* **TEXTE FOURNI**
——

C’est quoi exactement Lusha ?
Pour essayer de comprendre comment Lusha a évité une sanction malgré les nombreuses plaintes auprès de la CNIL à l’égard de l’activité de cette société, revenons sur ce que fait concrètement Lusha.
Tout d’abord Lusha est une startup Israélienne disposant de bureaux à Boston. Elle ne dispose d’aucun établissement dans un pays membre de l’Union européenne et n’est donc pas assujettie au RGPD sur la base de l’article 3.1, à savoir le critère territorial.
Lusha est une extension de navigateur, permettant à ses clients d’obtenir les coordonnées professionnelles (adresse mail et numéro de téléphone) des personnes dont ils consultent le profil sur Linkedin.
Et les chiffres ont de quoi impressionner, avec la promesse d’une base de données de plus de 100 millions de fiches de contacts professionnelles.
Dans sa politique de confidentialité, Lusha explique que les données de cette base viennent de diverses sources, dont son « community program » sur lequel l’éditeur ne s’étend pas d’avantage. C’est précisément sur la collecte de données de ce « community program » que la CNIL s’est penchée.
Comment Lusha collecte vos données ?
C’est un point qui a son importance dans cette affaire, Lusha ne collecte pas directement les données des utilisateurs.
En effet, Lusha opère la collecte de données dans trois applications pour smartphone Android qu’elle édite par l’intermédiaire de filiales : Mailbook, Simpler et Cleaner Pro.
N.B. : Ces applications ne sont plus disponibles depuis août 2022 en France.

——

* **LIGNES DE DONNÉES**
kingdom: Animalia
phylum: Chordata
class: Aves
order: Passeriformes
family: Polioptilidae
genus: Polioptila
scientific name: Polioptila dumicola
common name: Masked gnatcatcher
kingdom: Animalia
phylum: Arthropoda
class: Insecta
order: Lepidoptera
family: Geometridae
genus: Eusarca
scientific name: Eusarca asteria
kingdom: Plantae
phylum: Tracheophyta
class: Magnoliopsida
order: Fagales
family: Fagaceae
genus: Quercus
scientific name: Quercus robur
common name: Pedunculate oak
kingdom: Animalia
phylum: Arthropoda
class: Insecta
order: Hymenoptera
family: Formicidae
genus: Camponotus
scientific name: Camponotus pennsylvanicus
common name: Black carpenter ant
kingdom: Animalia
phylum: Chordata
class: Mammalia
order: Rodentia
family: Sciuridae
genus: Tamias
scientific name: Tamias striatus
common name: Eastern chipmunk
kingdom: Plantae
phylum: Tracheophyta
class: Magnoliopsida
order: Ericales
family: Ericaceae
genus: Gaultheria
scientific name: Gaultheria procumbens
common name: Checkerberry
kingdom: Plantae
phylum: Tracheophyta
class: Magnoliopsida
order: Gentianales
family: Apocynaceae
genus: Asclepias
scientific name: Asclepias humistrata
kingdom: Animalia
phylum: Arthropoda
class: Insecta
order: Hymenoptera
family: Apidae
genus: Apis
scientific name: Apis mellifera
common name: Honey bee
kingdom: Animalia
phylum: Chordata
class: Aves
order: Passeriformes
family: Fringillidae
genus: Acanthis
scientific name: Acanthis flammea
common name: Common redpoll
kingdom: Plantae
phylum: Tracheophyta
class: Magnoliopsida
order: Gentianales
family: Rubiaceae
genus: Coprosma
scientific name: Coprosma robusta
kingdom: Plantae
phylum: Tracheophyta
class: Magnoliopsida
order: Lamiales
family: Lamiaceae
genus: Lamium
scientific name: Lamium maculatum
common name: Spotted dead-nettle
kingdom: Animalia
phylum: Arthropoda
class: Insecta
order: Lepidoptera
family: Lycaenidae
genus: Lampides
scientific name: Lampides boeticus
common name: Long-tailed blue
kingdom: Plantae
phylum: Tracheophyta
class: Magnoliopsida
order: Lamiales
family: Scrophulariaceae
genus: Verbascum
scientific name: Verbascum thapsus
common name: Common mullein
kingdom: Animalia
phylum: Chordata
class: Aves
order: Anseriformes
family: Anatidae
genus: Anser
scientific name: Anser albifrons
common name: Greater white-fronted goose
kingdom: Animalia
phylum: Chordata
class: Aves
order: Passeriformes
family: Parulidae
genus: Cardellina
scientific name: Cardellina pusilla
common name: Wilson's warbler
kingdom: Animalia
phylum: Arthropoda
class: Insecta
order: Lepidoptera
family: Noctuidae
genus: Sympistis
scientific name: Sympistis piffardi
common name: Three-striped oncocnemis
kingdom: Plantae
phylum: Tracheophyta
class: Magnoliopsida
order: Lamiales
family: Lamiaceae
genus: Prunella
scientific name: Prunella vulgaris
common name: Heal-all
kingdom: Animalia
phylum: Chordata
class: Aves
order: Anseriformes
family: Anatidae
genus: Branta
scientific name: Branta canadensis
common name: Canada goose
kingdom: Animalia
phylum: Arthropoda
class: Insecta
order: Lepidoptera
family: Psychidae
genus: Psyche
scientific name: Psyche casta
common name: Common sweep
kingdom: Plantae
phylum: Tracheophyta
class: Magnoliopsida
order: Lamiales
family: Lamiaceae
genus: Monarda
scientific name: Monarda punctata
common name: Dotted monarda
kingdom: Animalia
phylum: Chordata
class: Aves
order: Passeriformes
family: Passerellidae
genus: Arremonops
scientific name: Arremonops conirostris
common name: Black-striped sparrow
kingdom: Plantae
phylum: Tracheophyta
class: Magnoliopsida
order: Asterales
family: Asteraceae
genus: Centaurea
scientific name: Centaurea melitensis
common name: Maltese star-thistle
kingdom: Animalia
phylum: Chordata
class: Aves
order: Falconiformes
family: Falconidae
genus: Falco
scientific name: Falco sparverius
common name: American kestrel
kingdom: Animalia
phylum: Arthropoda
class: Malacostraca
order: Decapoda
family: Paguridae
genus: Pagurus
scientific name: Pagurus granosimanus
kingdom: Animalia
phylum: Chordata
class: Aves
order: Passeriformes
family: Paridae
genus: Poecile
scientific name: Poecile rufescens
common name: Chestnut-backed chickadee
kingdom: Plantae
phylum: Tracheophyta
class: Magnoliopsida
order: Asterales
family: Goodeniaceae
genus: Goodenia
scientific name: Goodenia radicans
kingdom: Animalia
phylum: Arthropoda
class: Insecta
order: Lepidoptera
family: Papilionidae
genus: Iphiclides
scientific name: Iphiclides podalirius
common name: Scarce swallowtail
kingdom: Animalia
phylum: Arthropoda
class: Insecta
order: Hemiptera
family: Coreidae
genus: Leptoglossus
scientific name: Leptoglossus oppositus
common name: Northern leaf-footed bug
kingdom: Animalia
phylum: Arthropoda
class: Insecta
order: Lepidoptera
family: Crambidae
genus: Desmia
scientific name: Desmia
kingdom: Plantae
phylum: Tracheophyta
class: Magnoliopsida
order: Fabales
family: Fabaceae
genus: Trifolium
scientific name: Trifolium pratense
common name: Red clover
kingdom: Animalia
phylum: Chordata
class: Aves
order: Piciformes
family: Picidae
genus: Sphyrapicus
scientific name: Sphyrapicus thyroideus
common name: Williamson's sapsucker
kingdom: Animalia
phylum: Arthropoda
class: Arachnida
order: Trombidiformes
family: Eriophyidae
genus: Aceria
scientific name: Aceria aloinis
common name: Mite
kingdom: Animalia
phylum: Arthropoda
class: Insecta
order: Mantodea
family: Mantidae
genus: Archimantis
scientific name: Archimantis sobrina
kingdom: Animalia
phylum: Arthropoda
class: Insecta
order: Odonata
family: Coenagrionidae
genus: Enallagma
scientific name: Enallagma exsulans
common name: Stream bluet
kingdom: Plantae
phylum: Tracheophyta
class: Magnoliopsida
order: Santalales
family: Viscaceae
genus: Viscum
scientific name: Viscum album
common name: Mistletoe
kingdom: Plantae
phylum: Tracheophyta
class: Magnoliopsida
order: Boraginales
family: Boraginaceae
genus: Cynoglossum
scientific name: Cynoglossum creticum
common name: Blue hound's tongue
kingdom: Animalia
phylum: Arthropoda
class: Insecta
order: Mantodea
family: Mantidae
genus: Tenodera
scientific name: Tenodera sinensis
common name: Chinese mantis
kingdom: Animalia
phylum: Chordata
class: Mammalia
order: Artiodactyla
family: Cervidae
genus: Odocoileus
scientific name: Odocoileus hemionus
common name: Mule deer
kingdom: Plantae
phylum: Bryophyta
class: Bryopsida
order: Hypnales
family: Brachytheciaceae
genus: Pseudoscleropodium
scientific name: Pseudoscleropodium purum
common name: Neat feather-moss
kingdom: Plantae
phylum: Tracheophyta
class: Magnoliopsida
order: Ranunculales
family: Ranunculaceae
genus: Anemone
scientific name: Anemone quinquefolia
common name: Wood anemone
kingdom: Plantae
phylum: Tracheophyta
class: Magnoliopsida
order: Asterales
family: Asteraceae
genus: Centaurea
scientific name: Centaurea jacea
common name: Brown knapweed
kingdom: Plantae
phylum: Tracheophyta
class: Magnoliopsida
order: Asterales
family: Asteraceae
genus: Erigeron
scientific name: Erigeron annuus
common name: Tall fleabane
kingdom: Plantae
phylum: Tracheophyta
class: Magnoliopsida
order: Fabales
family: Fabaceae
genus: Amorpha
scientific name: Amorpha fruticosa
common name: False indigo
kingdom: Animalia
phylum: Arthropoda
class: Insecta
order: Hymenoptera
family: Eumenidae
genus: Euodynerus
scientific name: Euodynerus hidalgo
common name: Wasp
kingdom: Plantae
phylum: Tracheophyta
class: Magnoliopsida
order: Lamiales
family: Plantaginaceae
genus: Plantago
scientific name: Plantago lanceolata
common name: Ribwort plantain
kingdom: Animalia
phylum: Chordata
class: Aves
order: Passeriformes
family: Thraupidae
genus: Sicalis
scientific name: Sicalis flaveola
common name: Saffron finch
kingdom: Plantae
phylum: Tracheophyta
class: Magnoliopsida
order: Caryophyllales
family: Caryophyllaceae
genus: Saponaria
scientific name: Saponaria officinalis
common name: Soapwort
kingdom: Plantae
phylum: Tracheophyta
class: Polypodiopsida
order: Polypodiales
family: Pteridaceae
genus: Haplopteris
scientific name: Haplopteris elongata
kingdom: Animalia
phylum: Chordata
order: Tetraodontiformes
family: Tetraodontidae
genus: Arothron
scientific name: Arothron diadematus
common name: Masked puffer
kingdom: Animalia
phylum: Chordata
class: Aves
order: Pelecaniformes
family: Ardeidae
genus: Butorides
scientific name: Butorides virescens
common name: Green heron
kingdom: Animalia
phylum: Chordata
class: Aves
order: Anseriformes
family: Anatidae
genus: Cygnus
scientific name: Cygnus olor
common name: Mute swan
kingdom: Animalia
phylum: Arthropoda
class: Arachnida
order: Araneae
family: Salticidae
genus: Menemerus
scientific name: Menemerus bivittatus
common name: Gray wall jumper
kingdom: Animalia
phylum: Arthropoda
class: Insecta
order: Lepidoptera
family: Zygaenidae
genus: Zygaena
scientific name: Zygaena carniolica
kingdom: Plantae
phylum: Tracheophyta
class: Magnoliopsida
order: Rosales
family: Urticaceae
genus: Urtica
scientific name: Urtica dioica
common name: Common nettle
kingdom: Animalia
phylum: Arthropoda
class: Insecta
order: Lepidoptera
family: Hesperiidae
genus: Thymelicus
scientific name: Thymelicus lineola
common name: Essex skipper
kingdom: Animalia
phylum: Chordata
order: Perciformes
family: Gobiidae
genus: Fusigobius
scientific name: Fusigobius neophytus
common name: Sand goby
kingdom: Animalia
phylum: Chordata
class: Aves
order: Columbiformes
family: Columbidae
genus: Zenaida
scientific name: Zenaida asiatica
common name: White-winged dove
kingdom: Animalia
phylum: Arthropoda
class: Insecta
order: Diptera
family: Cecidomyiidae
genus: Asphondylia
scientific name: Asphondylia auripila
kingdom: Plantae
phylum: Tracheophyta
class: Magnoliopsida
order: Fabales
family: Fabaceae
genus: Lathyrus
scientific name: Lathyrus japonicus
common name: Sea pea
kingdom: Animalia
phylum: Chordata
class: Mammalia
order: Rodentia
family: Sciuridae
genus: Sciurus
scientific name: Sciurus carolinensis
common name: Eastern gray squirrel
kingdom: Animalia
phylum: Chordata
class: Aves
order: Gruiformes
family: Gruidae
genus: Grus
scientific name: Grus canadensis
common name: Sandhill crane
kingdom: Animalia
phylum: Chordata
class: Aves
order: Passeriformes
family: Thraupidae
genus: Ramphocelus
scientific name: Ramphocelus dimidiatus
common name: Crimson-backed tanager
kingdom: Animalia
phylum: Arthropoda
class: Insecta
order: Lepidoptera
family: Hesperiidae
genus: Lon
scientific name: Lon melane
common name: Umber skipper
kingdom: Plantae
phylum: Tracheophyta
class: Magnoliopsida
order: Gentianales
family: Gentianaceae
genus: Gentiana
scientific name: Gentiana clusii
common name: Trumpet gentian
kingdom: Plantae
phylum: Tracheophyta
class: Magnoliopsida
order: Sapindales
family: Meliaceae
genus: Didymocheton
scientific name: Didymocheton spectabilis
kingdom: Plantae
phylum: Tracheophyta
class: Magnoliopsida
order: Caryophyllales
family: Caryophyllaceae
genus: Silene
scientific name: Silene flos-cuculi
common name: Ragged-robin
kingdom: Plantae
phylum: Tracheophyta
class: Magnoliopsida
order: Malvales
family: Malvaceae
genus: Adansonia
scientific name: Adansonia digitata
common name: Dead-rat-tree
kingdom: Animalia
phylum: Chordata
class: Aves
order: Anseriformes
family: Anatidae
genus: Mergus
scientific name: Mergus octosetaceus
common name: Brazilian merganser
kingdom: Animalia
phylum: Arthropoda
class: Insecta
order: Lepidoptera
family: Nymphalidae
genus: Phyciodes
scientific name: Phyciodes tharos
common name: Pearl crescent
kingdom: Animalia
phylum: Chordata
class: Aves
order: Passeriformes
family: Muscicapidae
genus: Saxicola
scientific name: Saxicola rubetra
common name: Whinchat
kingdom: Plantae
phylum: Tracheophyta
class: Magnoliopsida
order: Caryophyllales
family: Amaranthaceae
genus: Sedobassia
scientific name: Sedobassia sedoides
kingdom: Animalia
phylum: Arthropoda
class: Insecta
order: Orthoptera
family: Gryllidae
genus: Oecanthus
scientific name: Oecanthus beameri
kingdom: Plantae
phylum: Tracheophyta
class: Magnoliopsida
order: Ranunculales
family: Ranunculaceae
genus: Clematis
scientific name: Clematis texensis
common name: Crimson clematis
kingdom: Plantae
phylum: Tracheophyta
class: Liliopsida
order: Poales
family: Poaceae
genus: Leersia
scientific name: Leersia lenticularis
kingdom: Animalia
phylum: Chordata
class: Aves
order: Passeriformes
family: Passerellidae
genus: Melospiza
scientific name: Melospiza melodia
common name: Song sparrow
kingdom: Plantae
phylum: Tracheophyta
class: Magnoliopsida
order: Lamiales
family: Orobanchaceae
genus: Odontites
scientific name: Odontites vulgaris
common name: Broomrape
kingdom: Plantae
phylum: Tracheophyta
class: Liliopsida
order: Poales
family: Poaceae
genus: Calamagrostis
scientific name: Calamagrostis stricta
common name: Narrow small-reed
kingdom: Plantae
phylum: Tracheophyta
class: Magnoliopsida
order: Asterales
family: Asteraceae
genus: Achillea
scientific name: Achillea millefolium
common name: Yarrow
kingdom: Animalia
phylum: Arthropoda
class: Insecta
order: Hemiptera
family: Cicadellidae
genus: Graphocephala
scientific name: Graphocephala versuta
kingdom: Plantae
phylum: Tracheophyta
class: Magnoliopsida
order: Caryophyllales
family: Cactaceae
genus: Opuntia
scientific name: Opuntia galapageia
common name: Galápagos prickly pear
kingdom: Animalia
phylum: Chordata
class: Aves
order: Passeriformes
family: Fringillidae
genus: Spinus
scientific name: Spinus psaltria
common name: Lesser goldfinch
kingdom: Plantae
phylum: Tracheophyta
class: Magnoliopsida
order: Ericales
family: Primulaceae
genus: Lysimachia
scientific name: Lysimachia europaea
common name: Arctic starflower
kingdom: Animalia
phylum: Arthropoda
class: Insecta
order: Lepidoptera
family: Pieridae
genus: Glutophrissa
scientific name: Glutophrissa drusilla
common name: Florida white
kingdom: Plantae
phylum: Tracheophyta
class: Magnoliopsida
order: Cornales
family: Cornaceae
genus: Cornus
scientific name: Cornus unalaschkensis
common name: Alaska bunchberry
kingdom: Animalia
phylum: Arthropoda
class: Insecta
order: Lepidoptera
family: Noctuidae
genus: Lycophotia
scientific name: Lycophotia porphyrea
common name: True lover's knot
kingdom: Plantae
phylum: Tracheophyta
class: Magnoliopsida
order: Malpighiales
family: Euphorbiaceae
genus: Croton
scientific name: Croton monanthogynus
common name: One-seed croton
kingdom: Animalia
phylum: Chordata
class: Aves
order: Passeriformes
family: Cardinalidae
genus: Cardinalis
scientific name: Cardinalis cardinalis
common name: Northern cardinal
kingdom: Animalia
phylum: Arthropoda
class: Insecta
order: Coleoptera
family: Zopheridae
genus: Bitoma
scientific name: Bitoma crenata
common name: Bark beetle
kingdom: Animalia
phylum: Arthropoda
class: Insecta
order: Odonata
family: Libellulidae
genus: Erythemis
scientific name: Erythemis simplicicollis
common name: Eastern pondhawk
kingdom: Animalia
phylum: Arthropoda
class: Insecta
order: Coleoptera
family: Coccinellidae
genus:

——

* **OBJECTIF**
Dans le texte sur Lusha, recopiez tout ce qui va de « Dans sa politique » jusqu'à « données des utilisateurs. » en substituant « charte de confidentialité » à « politique de confidentialité ».

* **BONNE RÉPONSE**
Dans sa charte de confidentialité, Lusha explique que les données de cette base viennent de diverses sources, dont son « community program » sur lequel l’éditeur ne s’étend pas d’avantage. C’est précisément sur la collecte de données de ce « community program » que la CNIL s’est penchée.
Comment Lusha collecte vos données ?
C’est un point qui a son importance dans cette affaire, Lusha ne collecte pas directement les données des utilisateurs.